[[ Supplied records open ]]
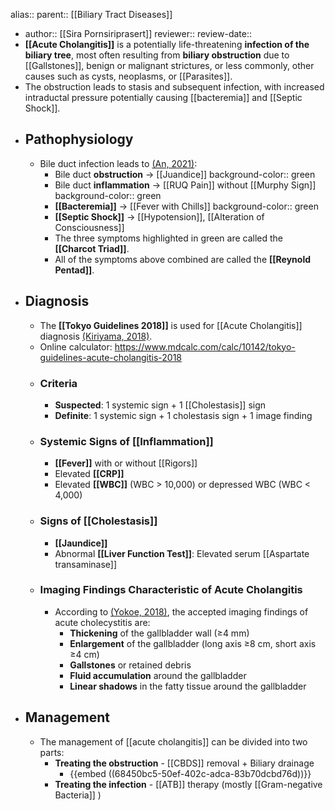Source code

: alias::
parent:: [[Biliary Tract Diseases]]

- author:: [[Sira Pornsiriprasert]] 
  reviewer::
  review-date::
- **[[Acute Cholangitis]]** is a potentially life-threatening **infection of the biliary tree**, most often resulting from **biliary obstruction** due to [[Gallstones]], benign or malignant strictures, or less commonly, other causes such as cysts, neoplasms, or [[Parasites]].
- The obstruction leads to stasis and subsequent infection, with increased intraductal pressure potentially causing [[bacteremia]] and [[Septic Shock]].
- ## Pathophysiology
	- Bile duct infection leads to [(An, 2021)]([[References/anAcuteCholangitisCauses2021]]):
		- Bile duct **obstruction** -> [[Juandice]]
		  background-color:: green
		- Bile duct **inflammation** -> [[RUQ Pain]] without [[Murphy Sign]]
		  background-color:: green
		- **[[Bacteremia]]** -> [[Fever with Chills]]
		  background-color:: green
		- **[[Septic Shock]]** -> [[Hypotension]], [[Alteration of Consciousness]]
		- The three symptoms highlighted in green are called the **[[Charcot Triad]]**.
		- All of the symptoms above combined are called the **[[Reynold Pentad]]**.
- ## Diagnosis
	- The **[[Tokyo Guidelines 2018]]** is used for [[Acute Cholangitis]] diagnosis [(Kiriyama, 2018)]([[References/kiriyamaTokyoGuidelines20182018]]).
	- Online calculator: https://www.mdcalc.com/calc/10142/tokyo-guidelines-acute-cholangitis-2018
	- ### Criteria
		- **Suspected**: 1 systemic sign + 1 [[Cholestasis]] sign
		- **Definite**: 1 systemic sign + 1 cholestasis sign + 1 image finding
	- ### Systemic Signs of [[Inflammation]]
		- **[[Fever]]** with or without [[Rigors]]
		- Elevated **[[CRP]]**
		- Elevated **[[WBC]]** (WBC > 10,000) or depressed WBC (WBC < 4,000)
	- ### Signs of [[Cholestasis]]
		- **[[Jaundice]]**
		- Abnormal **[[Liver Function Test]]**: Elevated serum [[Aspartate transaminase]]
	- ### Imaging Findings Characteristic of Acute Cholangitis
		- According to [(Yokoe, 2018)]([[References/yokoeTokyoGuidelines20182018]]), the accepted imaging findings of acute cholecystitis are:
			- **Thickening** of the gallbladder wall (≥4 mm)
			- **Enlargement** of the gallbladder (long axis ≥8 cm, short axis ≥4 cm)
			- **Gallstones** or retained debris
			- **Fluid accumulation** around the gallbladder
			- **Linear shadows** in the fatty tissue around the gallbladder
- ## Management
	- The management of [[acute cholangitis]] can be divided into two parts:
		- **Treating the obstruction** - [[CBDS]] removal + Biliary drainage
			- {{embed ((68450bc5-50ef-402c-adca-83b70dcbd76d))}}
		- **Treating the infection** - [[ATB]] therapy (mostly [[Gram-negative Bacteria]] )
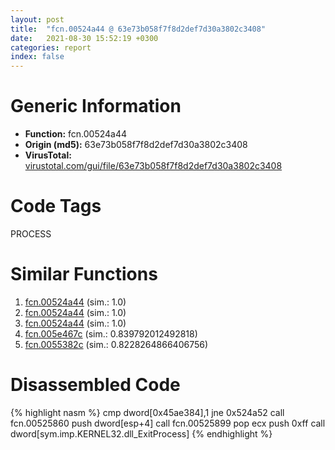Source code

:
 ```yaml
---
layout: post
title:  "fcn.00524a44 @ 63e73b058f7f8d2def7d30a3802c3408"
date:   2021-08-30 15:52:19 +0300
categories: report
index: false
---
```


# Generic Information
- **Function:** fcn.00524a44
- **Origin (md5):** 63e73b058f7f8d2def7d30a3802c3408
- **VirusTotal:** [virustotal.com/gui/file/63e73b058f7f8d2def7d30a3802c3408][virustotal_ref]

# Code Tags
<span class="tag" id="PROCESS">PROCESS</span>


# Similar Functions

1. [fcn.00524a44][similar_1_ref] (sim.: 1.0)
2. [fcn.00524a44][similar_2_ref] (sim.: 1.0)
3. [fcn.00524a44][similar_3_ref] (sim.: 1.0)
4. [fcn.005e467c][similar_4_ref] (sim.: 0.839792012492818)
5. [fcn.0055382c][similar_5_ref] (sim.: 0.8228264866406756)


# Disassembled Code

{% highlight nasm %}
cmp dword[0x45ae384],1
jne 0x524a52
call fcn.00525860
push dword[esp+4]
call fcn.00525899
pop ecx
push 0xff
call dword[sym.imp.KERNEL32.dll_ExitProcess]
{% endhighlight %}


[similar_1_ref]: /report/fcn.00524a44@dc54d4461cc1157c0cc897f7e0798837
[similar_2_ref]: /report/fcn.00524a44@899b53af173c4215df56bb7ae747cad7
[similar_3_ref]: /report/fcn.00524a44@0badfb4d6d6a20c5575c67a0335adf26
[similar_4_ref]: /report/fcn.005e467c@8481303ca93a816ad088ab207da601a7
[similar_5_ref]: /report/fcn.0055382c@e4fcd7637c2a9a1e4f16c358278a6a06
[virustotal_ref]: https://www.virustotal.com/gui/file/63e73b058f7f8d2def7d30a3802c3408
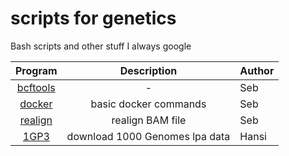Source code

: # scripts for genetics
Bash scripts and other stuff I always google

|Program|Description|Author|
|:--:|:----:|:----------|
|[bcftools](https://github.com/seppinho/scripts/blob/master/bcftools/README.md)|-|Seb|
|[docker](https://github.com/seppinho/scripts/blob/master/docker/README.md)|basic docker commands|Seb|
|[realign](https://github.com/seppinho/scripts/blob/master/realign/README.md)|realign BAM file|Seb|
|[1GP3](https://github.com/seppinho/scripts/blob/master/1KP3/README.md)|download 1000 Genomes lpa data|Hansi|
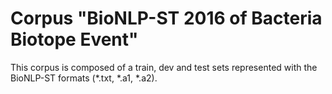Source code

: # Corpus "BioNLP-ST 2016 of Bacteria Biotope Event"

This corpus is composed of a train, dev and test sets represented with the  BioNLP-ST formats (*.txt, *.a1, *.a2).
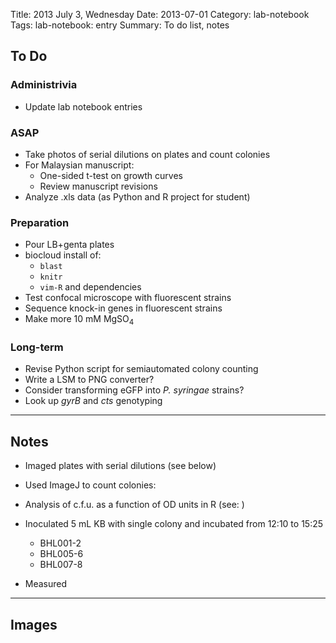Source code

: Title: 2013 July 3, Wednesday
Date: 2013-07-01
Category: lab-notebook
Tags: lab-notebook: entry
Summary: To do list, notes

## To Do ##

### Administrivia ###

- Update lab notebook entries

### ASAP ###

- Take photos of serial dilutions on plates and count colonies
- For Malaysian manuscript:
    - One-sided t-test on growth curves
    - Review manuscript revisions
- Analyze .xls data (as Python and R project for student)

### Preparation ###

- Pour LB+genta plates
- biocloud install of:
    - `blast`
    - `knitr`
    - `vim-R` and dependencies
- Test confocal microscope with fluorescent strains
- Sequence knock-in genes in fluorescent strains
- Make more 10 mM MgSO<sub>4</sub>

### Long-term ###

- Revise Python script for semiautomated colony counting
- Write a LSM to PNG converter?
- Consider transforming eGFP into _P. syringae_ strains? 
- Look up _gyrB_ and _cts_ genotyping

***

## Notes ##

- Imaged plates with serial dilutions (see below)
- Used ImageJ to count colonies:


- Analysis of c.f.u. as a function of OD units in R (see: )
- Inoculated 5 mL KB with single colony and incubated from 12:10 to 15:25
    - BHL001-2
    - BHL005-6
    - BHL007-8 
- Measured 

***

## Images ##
[[ Supplied records closed ]]
■ **Task requirements**: Copy down each line in the entries that has the word "dilutions".

■ **Answer to the exercise**:
- Take photos of serial dilutions on plates and count colonies
- Imaged plates with serial dilutions (see below)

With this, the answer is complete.